About 285 of the Palestinians in Israeli jails are minors, according to the Palestinian Ministry of Prisoners Affairs.
The ministry was not party to the negotiations that led to the release of 1027 Palestinian prisoners in exchange for Shalit, who has been incarcerated in Gaza. Hamas was the sole Palestinian negotiator, while the Egyptian mediation was believed to have played a strong role. “Hamas did not include us at any point of the negotiations over the past five years; still, we consider the deal to be a great feat,” Qaraqei says.
His visit does not carry any official purpose vis-a-vis the swap, although the Ministry of Prisoners Affairs is technically responsible for the welfare and legal protection of all Palestinian prisoners. The prisoners to be released include members of all major Palestinian political factions, “although in differing proportions,” Qaraqei says.
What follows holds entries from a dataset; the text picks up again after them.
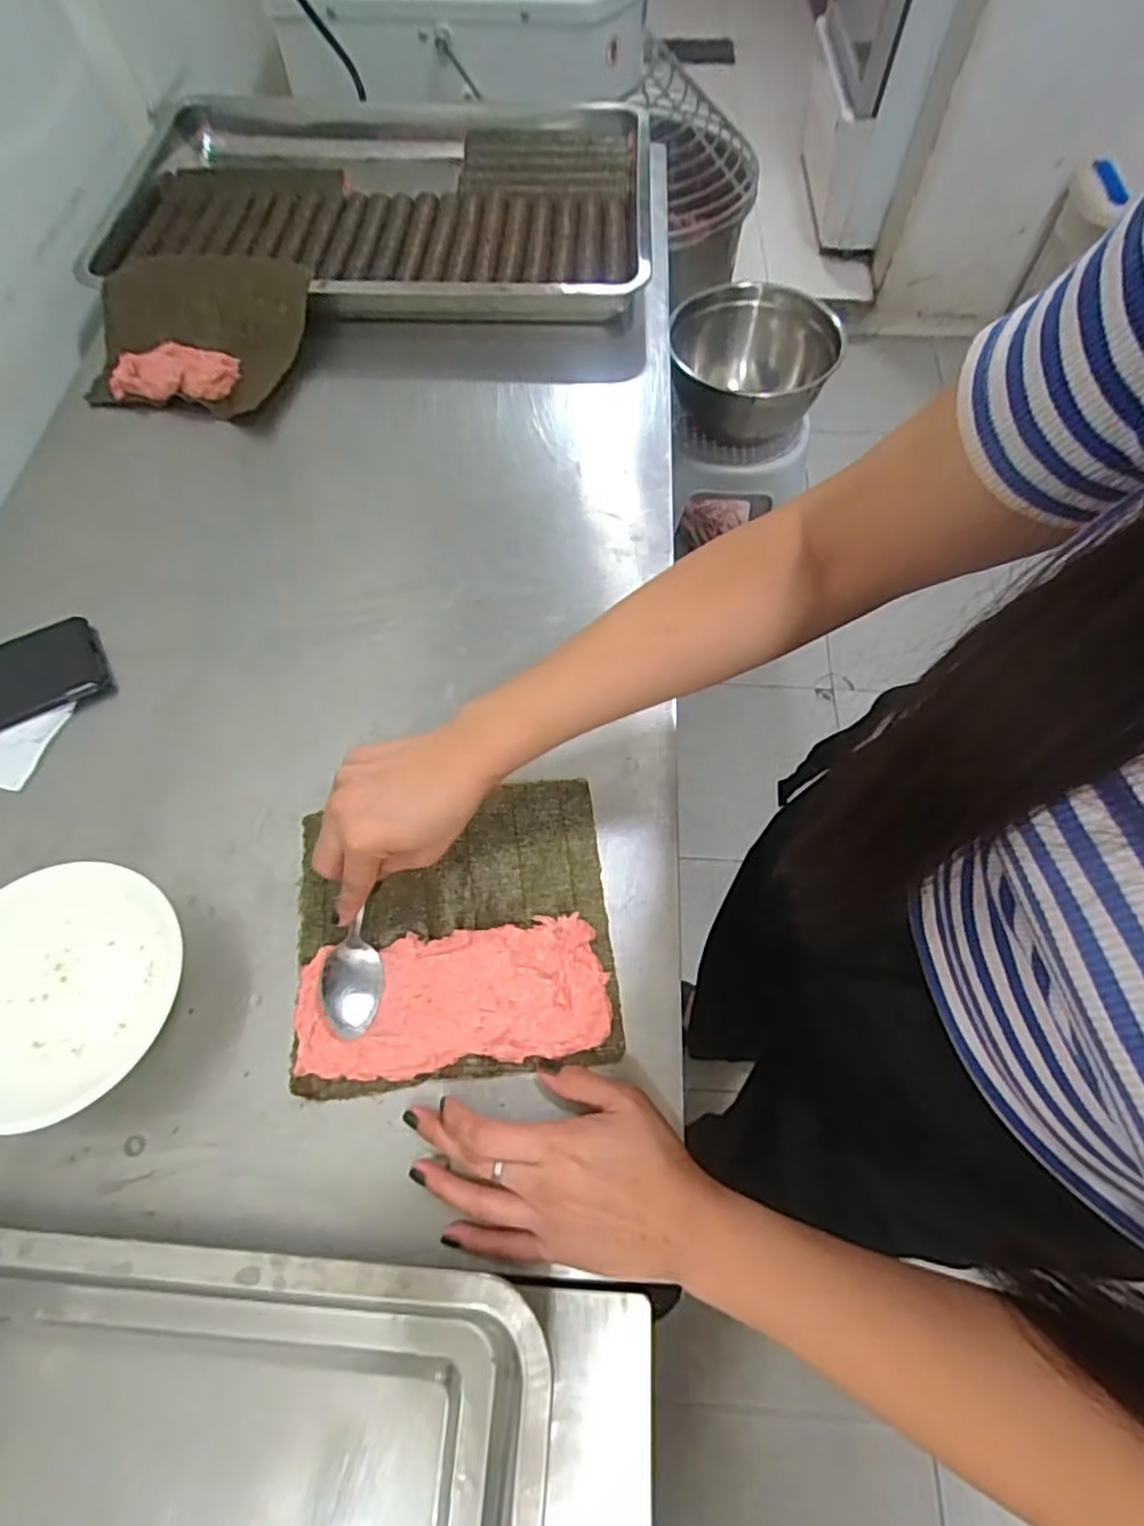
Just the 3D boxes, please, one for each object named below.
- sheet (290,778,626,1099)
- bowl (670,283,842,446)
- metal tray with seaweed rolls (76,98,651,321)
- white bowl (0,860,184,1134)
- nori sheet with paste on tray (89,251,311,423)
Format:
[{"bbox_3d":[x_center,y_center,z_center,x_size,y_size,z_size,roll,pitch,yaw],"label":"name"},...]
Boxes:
[{"bbox_3d":[-0.076,0.104,0.445,0.197,0.014,0.182,-6,64,-3],"label":"sheet"},{"bbox_3d":[0.292,-0.652,1.142,0.242,0.131,0.253,0,64,0],"label":"bowl"},{"bbox_3d":[-0.217,-0.647,0.800,0.601,0.053,0.409,1,64,1],"label":"metal tray with seaweed rolls"},{"bbox_3d":[-0.313,0.137,0.417,0.132,0.039,0.142,0,64,0],"label":"white bowl"},{"bbox_3d":[-0.370,-0.428,0.684,0.199,0.033,0.165,6,83,4],"label":"nori sheet with paste on tray"}]

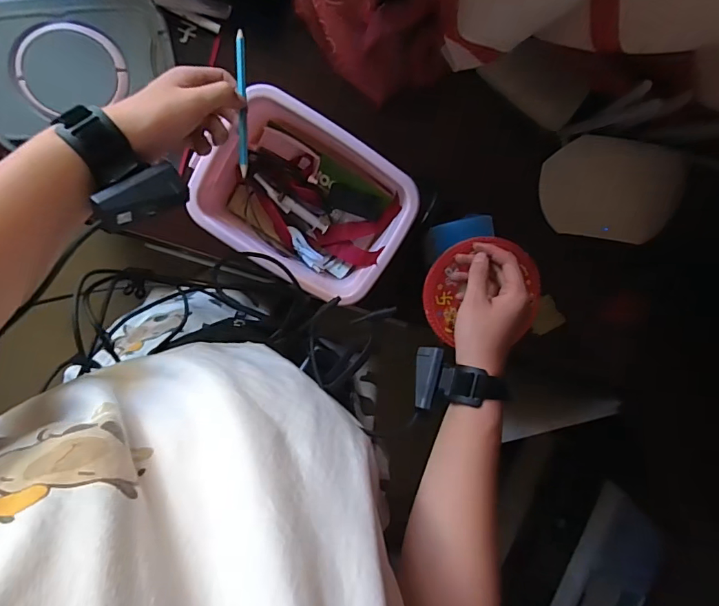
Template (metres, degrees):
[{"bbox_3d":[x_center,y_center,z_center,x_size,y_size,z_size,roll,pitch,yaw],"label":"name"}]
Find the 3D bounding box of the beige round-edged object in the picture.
[{"bbox_3d":[0.365,-0.160,0.659,0.198,0.030,0.138,6,114,-3],"label":"beige round-edged object"}]

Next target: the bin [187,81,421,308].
[{"bbox_3d":[-0.070,-0.134,0.588,0.260,0.102,0.186,32,97,-6],"label":"bin"}]

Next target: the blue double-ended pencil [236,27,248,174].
[{"bbox_3d":[-0.107,-0.182,0.419,0.008,0.009,0.134,-2,86,-1],"label":"blue double-ended pencil"}]

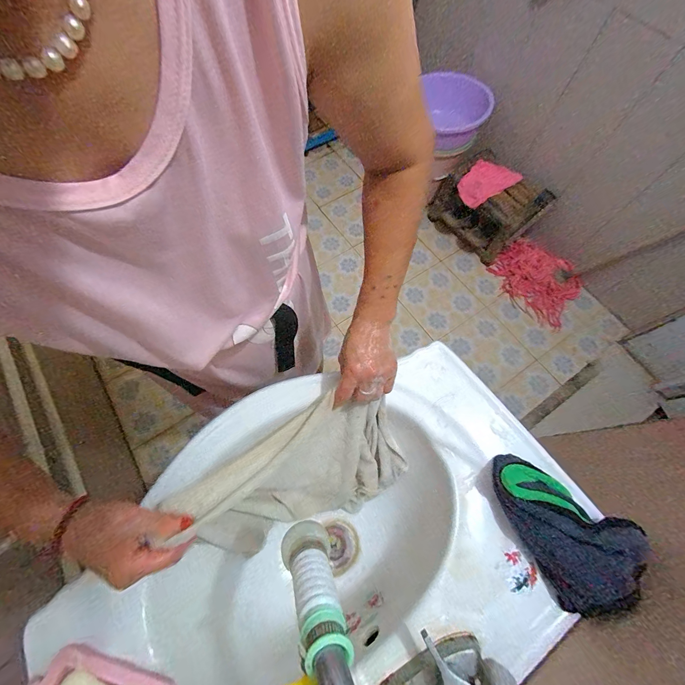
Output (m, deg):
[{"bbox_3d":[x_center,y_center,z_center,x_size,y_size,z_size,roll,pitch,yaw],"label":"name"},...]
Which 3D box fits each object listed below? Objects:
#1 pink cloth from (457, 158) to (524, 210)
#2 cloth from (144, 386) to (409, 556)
[{"bbox_3d":[0.582,-0.661,1.278,0.037,0.212,0.159,-7,77,-42],"label":"pink cloth"},{"bbox_3d":[-0.046,0.178,0.417,0.260,0.181,0.150,-26,71,-12],"label":"cloth"}]

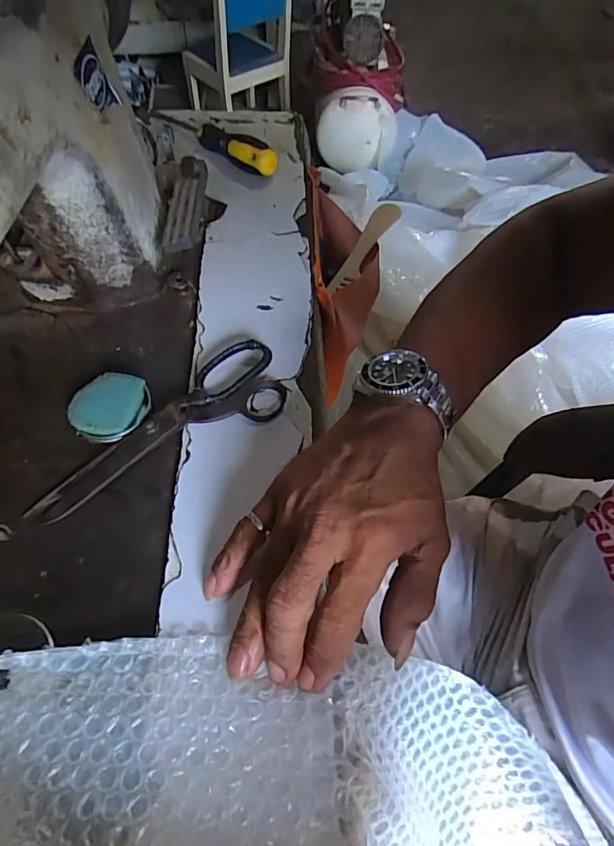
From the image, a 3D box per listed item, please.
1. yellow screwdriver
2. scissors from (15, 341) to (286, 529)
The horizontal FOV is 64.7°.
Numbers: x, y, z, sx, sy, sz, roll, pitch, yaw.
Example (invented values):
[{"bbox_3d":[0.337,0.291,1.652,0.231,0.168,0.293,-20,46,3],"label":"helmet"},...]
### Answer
[{"bbox_3d":[-0.107,-0.315,0.532,0.194,0.031,0.023,39,66,23],"label":"yellow screwdriver"},{"bbox_3d":[-0.105,0.000,0.343,0.188,0.014,0.062,-26,60,-14],"label":"scissors"}]

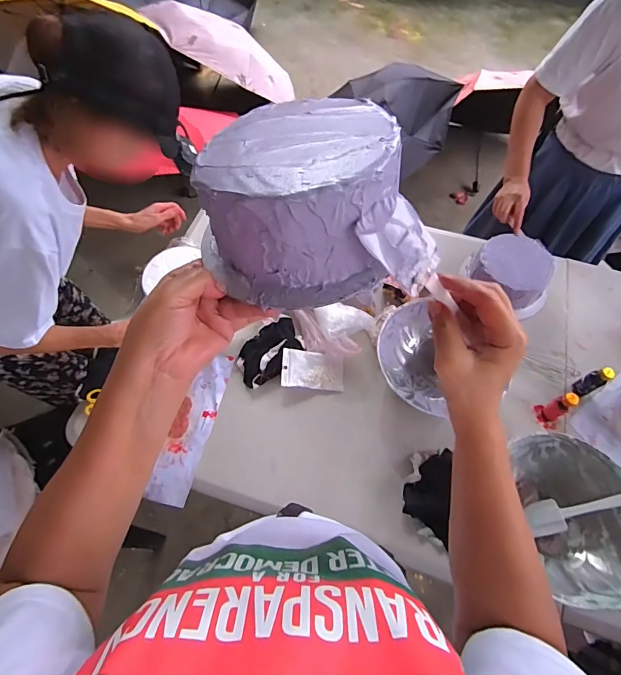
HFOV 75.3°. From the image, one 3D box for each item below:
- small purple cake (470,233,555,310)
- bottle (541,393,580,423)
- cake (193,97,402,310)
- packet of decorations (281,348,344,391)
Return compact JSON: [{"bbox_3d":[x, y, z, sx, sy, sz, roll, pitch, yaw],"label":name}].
[{"bbox_3d":[0.441,-0.148,0.880,0.155,0.066,0.155,21,63,11],"label":"small purple cake"},{"bbox_3d":[0.461,0.131,0.746,0.024,0.087,0.029,-26,64,-14],"label":"bottle"},{"bbox_3d":[-0.012,-0.118,0.331,0.154,0.097,0.167,6,61,3],"label":"cake"},{"bbox_3d":[0.006,0.065,0.814,0.123,0.017,0.080,4,61,2],"label":"packet of decorations"}]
The Palestinian Prisoners Movement's hunger strike is set to continue until the Israeli government agrees to its main demands, most of which date back to before Netanyahu's statements last June. According to the Addameer association, after the 14th day of the strike, some Israeli jailers have decided to punish those striking, despite the deteriorating health of many of them, by imposing fines and withholding cigarettes and electrical appliances.
For Qaraqei, this is a humanitarian issue that has yet to be addressed properly by the outside world.